◆ Entries provided ◆
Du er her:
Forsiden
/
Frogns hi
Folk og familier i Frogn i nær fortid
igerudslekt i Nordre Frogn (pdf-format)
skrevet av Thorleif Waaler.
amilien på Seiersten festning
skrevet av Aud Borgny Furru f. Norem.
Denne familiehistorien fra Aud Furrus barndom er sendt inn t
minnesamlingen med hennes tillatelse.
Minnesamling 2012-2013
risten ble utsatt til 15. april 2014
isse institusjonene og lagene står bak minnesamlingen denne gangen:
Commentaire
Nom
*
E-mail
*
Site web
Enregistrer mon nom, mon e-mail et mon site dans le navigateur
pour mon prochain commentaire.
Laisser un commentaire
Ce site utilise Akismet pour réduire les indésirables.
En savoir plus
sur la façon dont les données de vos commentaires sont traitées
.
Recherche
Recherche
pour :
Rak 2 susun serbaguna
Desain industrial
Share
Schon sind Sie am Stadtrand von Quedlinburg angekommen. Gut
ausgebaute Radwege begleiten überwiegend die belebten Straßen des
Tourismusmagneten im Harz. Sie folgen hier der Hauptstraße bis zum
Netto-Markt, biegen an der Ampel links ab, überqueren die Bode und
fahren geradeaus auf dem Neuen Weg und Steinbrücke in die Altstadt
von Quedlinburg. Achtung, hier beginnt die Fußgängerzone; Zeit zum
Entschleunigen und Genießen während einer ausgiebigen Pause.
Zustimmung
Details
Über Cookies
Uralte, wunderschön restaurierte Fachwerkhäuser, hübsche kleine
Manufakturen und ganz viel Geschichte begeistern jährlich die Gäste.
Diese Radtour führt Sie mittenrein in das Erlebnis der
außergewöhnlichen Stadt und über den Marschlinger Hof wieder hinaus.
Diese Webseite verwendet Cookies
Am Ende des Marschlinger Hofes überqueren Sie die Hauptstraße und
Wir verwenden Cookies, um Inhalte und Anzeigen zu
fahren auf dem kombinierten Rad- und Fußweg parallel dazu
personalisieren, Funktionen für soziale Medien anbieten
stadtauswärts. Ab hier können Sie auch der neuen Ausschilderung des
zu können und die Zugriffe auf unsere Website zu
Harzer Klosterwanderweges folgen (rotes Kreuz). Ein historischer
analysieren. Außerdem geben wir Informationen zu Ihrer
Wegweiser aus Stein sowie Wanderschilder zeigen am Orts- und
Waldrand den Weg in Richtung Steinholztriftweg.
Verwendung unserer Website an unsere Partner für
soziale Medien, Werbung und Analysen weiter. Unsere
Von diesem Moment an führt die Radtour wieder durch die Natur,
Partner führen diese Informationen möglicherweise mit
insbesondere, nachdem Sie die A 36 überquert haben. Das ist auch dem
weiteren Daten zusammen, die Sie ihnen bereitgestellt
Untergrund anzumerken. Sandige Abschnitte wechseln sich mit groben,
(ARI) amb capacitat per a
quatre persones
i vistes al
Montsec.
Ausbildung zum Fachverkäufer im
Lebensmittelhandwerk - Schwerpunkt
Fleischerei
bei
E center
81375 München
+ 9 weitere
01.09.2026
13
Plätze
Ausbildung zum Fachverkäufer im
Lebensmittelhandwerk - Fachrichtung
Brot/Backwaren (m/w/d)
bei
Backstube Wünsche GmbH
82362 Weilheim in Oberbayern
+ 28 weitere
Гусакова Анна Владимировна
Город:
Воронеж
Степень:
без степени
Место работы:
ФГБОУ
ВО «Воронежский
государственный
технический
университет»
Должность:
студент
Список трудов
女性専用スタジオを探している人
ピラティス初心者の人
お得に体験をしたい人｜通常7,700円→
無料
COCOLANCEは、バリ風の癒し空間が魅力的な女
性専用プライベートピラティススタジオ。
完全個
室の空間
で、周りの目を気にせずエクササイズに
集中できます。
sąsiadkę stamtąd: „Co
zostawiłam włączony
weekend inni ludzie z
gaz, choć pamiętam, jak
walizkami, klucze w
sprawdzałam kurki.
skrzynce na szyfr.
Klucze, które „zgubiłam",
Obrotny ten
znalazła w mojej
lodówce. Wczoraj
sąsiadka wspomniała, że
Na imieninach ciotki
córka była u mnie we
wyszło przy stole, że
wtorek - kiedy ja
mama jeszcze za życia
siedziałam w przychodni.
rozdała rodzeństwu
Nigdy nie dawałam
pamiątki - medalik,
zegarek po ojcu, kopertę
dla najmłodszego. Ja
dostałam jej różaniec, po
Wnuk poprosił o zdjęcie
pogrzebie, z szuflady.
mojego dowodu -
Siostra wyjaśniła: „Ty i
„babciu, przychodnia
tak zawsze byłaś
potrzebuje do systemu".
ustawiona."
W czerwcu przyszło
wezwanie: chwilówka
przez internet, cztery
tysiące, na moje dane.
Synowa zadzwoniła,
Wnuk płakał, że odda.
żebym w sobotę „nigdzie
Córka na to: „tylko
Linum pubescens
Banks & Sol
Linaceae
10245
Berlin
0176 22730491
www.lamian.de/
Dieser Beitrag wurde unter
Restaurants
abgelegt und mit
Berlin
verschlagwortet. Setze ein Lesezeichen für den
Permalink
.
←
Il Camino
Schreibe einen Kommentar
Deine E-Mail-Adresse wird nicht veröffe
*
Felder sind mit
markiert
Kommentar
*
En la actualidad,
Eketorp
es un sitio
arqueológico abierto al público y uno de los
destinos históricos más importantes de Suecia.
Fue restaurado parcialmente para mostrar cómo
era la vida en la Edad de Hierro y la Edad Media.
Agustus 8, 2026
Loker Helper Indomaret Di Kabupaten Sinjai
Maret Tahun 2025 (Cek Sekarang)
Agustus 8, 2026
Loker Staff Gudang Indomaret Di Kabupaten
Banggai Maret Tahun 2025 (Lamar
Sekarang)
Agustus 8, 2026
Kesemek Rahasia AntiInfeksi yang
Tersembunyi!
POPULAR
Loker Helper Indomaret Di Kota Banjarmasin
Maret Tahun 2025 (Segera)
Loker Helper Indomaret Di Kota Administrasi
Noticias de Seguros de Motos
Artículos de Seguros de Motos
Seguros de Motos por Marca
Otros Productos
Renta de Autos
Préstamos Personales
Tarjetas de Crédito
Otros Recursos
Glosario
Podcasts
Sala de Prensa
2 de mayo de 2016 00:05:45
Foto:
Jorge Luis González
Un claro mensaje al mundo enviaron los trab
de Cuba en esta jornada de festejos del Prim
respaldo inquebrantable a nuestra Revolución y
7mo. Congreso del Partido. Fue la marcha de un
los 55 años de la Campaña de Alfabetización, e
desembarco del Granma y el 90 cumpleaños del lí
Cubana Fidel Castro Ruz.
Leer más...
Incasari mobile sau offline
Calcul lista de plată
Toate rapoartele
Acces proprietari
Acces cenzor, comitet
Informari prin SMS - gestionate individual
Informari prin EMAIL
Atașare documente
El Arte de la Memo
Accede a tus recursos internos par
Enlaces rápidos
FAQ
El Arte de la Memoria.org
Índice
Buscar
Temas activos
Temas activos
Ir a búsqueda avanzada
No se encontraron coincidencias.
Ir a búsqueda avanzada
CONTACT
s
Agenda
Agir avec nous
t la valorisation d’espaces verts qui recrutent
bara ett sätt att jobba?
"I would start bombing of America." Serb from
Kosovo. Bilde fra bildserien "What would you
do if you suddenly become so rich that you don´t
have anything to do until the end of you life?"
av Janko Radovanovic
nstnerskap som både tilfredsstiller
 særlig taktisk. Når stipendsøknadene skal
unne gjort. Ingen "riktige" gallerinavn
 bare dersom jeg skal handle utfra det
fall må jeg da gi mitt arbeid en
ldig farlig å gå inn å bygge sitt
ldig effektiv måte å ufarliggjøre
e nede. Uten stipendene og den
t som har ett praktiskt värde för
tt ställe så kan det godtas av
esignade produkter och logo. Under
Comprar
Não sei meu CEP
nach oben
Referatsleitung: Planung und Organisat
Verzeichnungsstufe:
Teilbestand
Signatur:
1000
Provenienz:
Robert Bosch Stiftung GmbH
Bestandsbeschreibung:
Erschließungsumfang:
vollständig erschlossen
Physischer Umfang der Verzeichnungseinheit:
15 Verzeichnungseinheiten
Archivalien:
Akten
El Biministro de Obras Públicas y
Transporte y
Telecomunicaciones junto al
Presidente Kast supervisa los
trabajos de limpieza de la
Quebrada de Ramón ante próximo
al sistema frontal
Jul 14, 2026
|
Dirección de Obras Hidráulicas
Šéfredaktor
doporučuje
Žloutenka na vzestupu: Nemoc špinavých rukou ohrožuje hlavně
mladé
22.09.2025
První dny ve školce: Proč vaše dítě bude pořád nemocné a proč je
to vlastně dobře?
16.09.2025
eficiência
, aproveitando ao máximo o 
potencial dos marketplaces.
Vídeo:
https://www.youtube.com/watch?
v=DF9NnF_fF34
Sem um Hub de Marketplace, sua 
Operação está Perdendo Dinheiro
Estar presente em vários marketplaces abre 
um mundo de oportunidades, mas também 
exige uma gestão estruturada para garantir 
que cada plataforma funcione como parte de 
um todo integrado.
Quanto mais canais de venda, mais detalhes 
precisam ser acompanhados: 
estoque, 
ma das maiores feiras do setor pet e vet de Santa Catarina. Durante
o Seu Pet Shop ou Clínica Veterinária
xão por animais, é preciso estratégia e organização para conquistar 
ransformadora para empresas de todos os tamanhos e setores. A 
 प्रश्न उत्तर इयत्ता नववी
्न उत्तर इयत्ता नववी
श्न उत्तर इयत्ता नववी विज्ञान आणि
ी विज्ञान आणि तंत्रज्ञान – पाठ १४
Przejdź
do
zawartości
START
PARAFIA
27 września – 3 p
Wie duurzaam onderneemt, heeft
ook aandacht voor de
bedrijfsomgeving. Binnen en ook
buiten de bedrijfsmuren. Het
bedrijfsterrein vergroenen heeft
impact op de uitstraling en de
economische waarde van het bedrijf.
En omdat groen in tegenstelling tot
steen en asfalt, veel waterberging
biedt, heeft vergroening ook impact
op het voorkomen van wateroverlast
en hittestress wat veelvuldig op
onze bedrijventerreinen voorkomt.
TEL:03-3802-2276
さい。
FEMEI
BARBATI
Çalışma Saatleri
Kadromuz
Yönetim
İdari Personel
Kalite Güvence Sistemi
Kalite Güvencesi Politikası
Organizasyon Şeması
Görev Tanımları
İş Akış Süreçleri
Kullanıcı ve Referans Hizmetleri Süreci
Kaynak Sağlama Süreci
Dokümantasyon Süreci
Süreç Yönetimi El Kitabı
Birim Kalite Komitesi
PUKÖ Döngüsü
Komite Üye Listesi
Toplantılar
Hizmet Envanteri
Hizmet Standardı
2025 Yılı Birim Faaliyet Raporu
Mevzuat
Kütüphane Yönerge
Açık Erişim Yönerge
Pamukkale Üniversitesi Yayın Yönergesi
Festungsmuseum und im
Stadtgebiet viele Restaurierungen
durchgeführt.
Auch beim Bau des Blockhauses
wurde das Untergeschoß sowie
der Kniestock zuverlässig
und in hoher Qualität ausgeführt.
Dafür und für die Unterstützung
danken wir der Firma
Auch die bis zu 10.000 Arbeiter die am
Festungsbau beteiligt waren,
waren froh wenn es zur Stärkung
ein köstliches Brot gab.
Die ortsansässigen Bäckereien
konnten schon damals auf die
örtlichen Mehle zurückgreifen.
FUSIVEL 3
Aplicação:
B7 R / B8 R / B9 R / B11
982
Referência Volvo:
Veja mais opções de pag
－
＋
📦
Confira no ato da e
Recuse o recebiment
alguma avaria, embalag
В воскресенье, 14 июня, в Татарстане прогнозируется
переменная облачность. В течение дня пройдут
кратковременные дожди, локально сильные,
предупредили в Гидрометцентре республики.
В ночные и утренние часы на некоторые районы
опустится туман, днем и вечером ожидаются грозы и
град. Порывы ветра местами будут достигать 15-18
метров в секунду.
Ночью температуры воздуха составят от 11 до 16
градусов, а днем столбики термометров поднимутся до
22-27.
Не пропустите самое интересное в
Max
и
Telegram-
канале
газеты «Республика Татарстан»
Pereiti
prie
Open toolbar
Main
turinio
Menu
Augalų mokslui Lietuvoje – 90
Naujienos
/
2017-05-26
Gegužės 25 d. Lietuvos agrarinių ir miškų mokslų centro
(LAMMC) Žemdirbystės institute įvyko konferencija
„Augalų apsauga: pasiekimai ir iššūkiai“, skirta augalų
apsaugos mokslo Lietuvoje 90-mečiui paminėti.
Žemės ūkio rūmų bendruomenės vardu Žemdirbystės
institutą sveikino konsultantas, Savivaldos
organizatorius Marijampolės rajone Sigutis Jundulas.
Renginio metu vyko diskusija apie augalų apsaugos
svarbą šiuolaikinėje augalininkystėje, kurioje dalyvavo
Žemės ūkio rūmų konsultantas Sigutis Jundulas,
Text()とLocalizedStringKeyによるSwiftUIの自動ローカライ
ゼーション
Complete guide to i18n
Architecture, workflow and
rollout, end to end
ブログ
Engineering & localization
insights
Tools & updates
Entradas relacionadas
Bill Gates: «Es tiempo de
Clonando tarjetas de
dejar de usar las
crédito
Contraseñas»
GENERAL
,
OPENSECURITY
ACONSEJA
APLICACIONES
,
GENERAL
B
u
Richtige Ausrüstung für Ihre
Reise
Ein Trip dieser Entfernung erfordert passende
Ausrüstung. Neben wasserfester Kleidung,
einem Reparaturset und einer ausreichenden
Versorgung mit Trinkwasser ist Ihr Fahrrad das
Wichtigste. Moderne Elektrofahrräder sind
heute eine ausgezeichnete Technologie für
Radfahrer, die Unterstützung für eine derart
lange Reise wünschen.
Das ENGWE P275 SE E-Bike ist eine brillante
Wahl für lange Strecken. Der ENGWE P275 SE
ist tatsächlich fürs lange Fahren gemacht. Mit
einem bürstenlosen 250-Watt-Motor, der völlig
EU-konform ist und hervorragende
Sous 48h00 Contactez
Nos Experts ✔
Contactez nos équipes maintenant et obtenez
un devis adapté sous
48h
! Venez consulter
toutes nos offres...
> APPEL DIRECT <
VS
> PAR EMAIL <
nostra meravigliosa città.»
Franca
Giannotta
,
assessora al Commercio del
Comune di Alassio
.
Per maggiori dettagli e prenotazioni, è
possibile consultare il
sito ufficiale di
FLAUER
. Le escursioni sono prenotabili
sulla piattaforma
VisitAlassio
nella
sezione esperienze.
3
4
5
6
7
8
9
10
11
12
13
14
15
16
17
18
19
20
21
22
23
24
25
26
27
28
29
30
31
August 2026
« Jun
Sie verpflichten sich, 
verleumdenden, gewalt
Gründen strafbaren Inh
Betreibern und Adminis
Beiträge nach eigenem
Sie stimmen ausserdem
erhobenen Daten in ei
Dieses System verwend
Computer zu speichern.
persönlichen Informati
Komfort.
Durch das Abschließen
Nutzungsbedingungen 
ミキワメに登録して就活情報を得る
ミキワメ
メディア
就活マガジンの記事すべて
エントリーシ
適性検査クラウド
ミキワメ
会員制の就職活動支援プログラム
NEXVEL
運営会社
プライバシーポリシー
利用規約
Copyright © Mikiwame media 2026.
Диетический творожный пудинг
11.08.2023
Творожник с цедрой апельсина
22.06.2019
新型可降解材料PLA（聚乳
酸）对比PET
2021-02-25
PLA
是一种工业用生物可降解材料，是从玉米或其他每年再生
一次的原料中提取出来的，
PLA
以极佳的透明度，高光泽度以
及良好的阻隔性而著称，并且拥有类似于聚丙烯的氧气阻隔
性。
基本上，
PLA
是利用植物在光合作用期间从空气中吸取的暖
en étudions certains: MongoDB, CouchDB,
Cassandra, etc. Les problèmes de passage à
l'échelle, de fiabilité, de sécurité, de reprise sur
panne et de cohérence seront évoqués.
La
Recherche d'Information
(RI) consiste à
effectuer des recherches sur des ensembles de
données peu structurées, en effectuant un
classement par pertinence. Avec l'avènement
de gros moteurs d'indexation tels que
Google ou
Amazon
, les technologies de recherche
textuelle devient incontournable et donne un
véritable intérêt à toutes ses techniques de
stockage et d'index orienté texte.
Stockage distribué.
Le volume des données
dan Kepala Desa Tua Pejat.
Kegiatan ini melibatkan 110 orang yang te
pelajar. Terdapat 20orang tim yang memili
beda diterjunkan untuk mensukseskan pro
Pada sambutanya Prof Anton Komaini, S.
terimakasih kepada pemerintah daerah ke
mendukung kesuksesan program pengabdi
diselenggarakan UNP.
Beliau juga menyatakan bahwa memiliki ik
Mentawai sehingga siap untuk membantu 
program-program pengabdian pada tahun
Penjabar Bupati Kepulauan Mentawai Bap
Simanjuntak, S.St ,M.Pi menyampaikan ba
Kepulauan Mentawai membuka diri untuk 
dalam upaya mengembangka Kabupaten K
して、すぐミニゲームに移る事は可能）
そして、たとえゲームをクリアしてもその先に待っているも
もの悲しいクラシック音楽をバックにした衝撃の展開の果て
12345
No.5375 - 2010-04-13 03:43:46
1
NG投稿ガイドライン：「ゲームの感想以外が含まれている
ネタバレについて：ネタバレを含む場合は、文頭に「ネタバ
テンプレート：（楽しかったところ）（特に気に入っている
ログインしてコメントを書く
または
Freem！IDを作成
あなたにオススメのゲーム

◆ Exercise description ◆
Put the stretch of lines from the first one through the line containing "außergewöhnlichen Stadt und" into a Markdown table with two columns, Row and Line. Number each row and leave out any blank lines.

◆ Reply ◆
| Row | Line |
|---|---|
| 1 | Du er her: |
| 2 | Forsiden |
| 3 | / |
| 4 | Frogns hi |
| 5 | Folk og familier i Frogn i nær fortid |
| 6 | igerudslekt i Nordre Frogn (pdf-format) |
| 7 | skrevet av Thorleif Waaler. |
| 8 | amilien på Seiersten festning |
| 9 | skrevet av Aud Borgny Furru f. Norem. |
| 10 | Denne familiehistorien fra Aud Furrus barndom er sendt inn t |
| 11 | minnesamlingen med hennes tillatelse. |
| 12 | Minnesamling 2012-2013 |
| 13 | risten ble utsatt til 15. april 2014 |
| 14 | isse institusjonene og lagene står bak minnesamlingen denne gangen: |
| 15 | Commentaire |
| 16 | Nom |
| 17 | * |
| 18 | E-mail |
| 19 | * |
| 20 | Site web |
| 21 | Enregistrer mon nom, mon e-mail et mon site dans le navigateur |
| 22 | pour mon prochain commentaire. |
| 23 | Laisser un commentaire |
| 24 | Ce site utilise Akismet pour réduire les indésirables. |
| 25 | En savoir plus |
| 26 | sur la façon dont les données de vos commentaires sont traitées |
| 27 | . |
| 28 | Recherche |
| 29 | Recherche |
| 30 | pour : |
| 31 | Rak 2 susun serbaguna |
| 32 | Desain industrial |
| 33 | Share |
| 34 | Schon sind Sie am Stadtrand von Quedlinburg angekommen. Gut |
| 35 | ausgebaute Radwege begleiten überwiegend die belebten Straßen des |
| 36 | Tourismusmagneten im Harz. Sie folgen hier der Hauptstraße bis zum |
| 37 | Netto-Markt, biegen an der Ampel links ab, überqueren die Bode und |
| 38 | fahren geradeaus auf dem Neuen Weg und Steinbrücke in die Altstadt |
| 39 | von Quedlinburg. Achtung, hier beginnt die Fußgängerzone; Zeit zum |
| 40 | Entschleunigen und Genießen während einer ausgiebigen Pause. |
| 41 | Zustimmung |
| 42 | Details |
| 43 | Über Cookies |
| 44 | Uralte, wunderschön restaurierte Fachwerkhäuser, hübsche kleine |
| 45 | Manufakturen und ganz viel Geschichte begeistern jährlich die Gäste. |
| 46 | Diese Radtour führt Sie mittenrein in das Erlebnis der |
| 47 | außergewöhnlichen Stadt und über den Marschlinger Hof wieder hinaus. |